Both color blindness and anemia are X-linked and are linked together. The genes for X-linked disorders are found on the sex chromosomes with the male being XY and female being XX. The male child gets his X chromosome from the mother and Y from the father while the female child gets one of her X chromosome form the father and the other from the mother.

For recessive disorders, two recessive alleles are needed by the female on the two X chromosome to become affected while only one allele is needed on one X chromosome of the male to become affected.

Assuming the allele for color blindness is a and that of anemia is b.

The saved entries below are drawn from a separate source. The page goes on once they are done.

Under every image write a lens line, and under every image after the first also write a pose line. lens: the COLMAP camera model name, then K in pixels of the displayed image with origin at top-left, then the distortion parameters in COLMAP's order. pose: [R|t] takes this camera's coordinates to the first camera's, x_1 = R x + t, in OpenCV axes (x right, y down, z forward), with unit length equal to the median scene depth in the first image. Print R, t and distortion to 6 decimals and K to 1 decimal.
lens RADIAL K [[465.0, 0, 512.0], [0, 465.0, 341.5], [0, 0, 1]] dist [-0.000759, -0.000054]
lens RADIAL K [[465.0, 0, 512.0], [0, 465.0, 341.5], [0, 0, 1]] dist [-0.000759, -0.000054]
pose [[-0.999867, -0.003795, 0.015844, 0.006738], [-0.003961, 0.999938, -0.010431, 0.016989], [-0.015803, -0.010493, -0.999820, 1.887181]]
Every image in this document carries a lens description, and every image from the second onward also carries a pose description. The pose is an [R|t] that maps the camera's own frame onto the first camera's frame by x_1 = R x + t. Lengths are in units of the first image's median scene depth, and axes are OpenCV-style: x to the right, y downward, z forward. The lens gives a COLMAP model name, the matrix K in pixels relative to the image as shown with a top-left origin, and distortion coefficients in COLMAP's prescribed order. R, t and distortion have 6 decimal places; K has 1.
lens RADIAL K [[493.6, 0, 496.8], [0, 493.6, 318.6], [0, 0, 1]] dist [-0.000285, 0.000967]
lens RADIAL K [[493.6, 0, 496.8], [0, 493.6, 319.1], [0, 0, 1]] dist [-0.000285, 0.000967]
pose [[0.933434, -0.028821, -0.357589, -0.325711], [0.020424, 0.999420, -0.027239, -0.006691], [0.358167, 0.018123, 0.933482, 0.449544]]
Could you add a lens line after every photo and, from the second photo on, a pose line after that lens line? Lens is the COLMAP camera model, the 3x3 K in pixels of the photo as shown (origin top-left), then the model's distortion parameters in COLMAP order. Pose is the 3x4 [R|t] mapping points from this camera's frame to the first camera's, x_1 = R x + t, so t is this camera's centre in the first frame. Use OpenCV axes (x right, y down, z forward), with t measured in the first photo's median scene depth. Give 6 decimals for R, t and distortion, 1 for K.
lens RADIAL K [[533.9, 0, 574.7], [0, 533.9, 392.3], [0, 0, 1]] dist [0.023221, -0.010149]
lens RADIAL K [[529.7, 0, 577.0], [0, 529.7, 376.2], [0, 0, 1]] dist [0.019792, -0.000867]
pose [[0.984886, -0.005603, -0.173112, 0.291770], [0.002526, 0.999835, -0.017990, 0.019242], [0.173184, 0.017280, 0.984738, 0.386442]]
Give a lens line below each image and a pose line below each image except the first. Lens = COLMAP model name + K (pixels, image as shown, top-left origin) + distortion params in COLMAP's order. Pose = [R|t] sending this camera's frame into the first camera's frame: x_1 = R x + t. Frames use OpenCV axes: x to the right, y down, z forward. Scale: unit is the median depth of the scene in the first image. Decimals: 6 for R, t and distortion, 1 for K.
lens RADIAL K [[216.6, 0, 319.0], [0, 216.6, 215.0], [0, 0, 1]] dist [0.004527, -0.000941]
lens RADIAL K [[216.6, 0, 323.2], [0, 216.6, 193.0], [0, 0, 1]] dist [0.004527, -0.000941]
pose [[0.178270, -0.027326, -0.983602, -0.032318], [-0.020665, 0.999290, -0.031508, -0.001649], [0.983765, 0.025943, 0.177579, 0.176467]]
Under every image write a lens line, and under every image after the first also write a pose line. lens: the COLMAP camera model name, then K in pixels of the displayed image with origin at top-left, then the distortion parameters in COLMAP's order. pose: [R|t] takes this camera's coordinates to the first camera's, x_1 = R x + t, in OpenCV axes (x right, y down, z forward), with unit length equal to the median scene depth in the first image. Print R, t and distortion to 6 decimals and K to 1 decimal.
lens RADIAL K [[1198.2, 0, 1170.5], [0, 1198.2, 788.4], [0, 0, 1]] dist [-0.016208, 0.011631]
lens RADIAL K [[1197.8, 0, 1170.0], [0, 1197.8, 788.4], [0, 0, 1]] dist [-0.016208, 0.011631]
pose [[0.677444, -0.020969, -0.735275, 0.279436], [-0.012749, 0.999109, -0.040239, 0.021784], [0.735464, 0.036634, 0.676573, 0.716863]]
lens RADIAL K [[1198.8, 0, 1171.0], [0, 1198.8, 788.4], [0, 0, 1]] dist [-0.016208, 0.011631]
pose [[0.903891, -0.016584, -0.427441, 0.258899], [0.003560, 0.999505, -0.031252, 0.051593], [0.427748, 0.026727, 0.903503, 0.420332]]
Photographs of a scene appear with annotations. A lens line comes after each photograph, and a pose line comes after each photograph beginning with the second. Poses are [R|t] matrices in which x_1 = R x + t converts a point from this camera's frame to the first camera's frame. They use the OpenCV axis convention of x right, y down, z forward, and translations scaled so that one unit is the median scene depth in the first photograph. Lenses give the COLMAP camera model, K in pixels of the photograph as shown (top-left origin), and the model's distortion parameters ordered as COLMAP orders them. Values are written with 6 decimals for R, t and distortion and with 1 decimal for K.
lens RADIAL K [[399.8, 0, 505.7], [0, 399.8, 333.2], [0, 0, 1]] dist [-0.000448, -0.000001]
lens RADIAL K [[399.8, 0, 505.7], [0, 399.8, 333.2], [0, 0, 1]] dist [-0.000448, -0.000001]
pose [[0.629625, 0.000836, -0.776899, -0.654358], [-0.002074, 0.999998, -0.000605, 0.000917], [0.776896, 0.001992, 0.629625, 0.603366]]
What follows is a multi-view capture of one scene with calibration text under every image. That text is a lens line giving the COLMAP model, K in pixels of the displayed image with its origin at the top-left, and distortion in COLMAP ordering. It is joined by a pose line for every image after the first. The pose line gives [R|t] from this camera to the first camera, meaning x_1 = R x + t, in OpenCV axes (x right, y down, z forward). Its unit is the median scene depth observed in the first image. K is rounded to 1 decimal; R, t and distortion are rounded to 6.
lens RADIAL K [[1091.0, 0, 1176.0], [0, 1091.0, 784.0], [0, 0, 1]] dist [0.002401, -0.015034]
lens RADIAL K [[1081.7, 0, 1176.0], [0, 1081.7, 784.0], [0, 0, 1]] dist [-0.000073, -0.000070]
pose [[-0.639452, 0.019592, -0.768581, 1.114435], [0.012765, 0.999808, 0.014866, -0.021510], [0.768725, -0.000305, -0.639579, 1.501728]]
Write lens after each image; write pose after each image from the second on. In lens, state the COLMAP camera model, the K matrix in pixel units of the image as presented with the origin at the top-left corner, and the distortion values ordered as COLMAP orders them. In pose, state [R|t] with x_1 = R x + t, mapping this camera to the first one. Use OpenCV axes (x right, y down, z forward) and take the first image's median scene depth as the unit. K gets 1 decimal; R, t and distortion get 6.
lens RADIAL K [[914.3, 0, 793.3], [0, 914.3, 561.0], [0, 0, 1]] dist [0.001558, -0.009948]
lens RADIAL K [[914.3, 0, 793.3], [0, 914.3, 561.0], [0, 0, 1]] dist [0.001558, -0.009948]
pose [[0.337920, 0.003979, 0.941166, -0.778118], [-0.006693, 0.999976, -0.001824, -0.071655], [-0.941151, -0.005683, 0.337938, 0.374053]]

George is color blind but not anemic, the genotype would be
`X^(aB)Y`

Martha is normal but her dad is color blind and anemic, this means that Martha is a carrier for both disorders with genotype
`X^(AB)X^(ab)`

Crossing the two genotypes

`X^(aB)Y` x
`X^(AB)X^(ab)`

offspring:
`X^(AB)X^(aB), X^(aB)X^(ab), X^(AB)Y, X^(ab)Y`

`X^(AB)X^(aB)` = normal phenotype female

`X^(aB)X^(ab)` = color blind, non anemic female

`X^(AB)Y` = normal phenotype male

`X^(ab)Y` = color blind, anemic male

Probability of having a son = 1/2

Probability of producing a normal phenotype child = 1/2

Hence,

Probability of a son with normal phenotype = 1/2 x 1/2 = 1/4.